I want to live in the perfect palace.  I want to gaze on the beauty of my King and enjoy His presence as His daughter.  I want to walk about in royal robes given back, cleaned perfectly by His mercy and grace in Christ Jesus.  I want to come back and never leave again.  Because this is where I belong.  We were born to be royal.  We were meant to be royal.

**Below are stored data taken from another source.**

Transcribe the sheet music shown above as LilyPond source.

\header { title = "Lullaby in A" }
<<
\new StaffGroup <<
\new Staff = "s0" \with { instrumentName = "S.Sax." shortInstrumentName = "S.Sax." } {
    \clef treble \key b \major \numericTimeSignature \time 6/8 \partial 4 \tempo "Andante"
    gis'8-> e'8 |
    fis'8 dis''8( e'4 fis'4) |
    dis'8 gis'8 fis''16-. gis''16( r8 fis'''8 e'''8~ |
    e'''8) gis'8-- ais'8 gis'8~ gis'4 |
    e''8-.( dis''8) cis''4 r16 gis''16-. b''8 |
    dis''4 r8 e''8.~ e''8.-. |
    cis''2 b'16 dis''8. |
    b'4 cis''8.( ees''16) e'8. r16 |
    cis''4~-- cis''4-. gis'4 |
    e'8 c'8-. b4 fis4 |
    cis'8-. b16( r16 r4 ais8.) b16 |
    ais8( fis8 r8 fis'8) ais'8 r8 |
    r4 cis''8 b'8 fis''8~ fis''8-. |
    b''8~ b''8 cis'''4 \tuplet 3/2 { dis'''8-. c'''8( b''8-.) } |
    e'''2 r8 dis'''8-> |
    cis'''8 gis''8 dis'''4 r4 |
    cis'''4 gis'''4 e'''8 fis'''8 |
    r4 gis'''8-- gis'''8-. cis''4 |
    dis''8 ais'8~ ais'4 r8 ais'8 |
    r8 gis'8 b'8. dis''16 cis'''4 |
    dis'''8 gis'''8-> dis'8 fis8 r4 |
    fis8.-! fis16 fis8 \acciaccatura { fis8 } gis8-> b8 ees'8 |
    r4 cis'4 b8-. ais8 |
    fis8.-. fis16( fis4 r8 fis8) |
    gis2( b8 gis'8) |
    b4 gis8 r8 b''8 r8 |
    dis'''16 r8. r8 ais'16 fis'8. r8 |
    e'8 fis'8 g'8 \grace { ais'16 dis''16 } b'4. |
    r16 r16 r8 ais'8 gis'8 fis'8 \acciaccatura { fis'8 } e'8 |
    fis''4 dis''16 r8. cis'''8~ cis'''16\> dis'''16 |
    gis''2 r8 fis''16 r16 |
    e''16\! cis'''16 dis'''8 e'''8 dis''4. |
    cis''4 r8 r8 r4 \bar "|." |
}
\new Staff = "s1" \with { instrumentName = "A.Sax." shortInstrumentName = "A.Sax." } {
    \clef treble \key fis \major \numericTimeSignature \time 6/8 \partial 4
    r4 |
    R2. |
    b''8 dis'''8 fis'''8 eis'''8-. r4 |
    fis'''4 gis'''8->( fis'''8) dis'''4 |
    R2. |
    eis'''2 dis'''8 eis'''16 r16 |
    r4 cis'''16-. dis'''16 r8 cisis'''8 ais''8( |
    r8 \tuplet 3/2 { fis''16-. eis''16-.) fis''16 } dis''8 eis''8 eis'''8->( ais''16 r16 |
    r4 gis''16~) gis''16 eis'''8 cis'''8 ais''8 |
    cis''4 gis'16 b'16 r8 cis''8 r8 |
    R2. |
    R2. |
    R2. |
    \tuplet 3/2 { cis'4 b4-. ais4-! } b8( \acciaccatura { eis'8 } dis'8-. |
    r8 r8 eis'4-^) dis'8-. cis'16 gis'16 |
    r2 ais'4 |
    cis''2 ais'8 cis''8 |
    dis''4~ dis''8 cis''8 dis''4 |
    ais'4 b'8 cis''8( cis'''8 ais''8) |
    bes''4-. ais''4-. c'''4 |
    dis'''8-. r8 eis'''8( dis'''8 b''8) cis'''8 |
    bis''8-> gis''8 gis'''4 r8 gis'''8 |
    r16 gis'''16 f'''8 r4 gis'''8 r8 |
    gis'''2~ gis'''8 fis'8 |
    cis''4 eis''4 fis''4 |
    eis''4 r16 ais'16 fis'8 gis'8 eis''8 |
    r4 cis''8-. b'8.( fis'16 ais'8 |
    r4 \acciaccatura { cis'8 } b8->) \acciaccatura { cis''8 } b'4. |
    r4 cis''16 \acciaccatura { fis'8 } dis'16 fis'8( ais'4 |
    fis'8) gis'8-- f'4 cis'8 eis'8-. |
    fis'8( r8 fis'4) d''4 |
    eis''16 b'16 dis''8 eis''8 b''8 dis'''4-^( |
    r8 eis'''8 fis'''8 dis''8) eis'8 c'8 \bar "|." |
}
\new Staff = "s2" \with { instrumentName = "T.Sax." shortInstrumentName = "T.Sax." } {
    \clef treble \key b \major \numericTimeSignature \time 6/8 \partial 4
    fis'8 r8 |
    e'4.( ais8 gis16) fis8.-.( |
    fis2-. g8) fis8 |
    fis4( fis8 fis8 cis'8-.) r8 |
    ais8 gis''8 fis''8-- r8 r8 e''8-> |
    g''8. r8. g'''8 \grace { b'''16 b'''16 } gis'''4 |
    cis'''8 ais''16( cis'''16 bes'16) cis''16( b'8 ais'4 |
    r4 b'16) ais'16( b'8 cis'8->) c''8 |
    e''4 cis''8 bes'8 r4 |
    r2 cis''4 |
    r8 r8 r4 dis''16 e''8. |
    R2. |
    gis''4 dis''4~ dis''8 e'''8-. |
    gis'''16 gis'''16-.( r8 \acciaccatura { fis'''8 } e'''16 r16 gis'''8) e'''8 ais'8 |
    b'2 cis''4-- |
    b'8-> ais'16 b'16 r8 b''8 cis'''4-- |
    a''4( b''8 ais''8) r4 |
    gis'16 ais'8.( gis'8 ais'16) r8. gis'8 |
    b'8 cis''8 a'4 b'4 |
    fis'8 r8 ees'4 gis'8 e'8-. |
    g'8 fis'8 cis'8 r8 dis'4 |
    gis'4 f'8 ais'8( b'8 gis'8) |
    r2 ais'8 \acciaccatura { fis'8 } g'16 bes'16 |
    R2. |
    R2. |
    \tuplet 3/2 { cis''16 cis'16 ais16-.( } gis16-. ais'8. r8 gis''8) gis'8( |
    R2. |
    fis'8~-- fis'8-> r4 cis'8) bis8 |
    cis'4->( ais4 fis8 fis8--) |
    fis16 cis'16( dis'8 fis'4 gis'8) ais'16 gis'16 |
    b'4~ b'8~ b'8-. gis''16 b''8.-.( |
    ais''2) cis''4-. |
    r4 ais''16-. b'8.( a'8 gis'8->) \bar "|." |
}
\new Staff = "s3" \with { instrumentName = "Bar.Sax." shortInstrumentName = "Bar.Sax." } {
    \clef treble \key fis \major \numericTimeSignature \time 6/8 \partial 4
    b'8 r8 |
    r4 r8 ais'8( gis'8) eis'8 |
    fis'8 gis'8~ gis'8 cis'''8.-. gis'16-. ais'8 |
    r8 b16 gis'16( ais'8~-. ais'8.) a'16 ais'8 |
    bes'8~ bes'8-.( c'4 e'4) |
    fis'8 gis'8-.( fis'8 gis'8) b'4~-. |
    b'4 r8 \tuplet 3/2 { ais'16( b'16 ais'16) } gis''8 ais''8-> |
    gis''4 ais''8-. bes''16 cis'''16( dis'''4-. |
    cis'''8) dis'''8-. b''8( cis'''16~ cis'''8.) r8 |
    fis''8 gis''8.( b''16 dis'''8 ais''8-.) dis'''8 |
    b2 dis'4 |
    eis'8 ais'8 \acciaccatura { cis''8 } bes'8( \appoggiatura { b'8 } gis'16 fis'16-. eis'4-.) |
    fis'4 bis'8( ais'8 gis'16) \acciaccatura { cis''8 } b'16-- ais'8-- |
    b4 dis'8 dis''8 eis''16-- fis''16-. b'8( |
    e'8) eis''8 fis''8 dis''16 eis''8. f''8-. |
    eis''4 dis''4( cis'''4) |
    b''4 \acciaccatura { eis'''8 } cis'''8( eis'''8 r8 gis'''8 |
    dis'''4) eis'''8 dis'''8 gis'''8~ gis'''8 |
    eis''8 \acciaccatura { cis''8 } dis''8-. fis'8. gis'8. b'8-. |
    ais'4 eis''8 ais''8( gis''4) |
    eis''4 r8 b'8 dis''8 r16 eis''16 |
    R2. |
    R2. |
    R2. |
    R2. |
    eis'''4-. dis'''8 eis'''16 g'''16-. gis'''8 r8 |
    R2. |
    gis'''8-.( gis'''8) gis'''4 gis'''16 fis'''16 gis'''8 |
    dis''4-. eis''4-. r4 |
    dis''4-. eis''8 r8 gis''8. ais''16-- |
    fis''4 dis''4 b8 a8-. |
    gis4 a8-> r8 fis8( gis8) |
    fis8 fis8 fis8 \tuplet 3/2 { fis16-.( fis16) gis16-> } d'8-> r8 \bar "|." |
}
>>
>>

st. petersburg winter palace

 

Come back to the palace, people!  Jesus stands at the door!  He paid the price of our admission at Calvary.  We can come back in and stay if only we will let Him cleanse us and clothe us in His righteousness—in His perfection—in His royalty.  He is now, He was, He will be forever . . .

Prince of Peace, King of Kings, Lord of Lords.

st. petersburg winter palace 2

We don’t need to wish.  We don’t need to fantasize.  We don’t need to worship earthly princes and princesses and their babies.  We need to give our hearts what really satisfies—to remember, once again, the princes and princesses we already are, in Christ, and to come to Him and allow Him to make us fit for  palace life—the true life we all want.  We need to wake up from our fantasies and realize royalty CAN be our reality—in Christ alone.

And what if we lived royally, in submission to the King of Kings, as we were made to be?

What if?

Ah, that’s a subject for another day . . .

 

First photograph–Summer Palace outside St. Petersburg, Russia.  Following photographs–Winter Palace, St. Petersburg, Russia.